Ogni candidato che si voglia presentare agli elettori necessita di un “digest”, cioè un programma compresso al massimo, una specie di spremuta di programma politico (il fatto innegabile è che oggi le promesse politiche sono molto pochi quelli disposti a leggersele). Quello di cui il candidato abbisogna è quindi un programma politico “digerito” che possa rappresentarne il posizionamento agli occhi degli elettori. Una brochure breve, sintetica, completamente leggibile nel testo e nel contenuto, con immagini che catturano l’attenzione.
Se nessuno (o quasi) legge un programma politico, tutti potrebbero accettare di visionare una brochure confezionata secondo le regole della comunicazione pubblicitaria, naturalmente scaturita da un vero e proprio copy-test sulla comunicazione.

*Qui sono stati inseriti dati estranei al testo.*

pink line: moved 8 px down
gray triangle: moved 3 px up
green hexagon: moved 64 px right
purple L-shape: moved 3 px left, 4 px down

Quindi una brochure sintetica al massimo corredata di un testo perfettamente leggibile e di un contenuto di immagini che catturino l’attenzione. Sopratutto molti capoversi titolati con frasi emerse nel corso dei focus-group con gli elettori target, frasi semplici ed immediate. La brochure dovrebbe avere un formato standard, postalizzabile, con un peso entro la grammatura più conveniente (aspetti questi solo raramente osservati).

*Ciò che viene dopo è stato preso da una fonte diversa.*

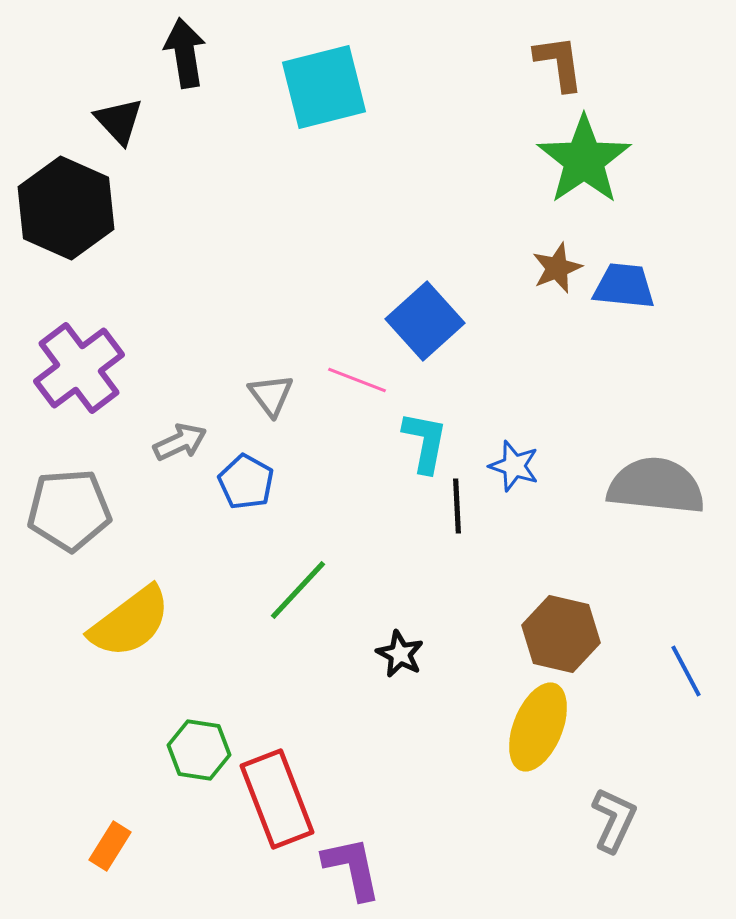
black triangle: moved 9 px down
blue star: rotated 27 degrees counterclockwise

La foto del candidato (in gergo “il santino”), resta inevitabile (ma dovrebbe vedere il candidato in situazione piuttosto che in primo piano), dovrebbe comunque essere corredata dalle attività sportive e gli hobby nei quali il pubblico target si possa, per affinità, riconoscere. Mai scordarsi che viene votata una persona “viva”, reale, credibile nelle sue promesse e che porta avanti delle idee originali (aspetti da verificare nel corso delle indagini qualitative).

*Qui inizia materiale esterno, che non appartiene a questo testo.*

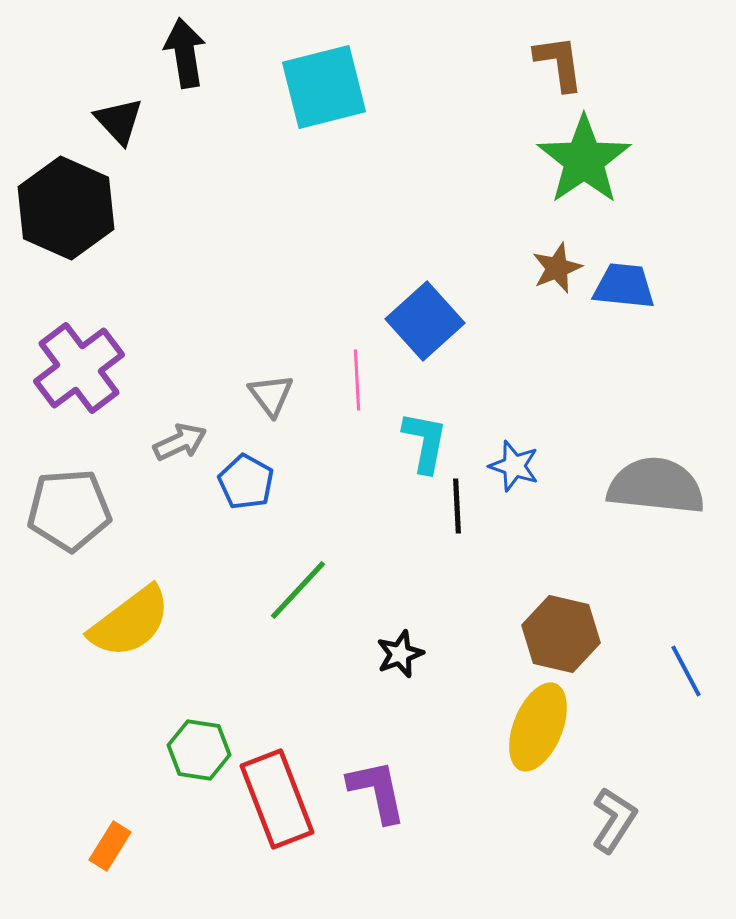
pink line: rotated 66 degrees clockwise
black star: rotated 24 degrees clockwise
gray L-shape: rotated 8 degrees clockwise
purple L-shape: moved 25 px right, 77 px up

In questo senso la scelta del codice colore deve considerarsi fondamentale, allineata con la personalità del candidato, il tutto all’insegna della massima semplicità.
Al minimo invece lo spazio destinato agli obiettivi e alle indicazioni, in chiaro, per raggiungerli, il tutto all’insegna della semplicità.
Comunque si deve parlare del candidato piuttosto che del partito, in linea con l’avvento del “partito personale”. Giriamola così, tanto per afferrare il concetto: “uno per tutti, anche se non, tutti per uno”.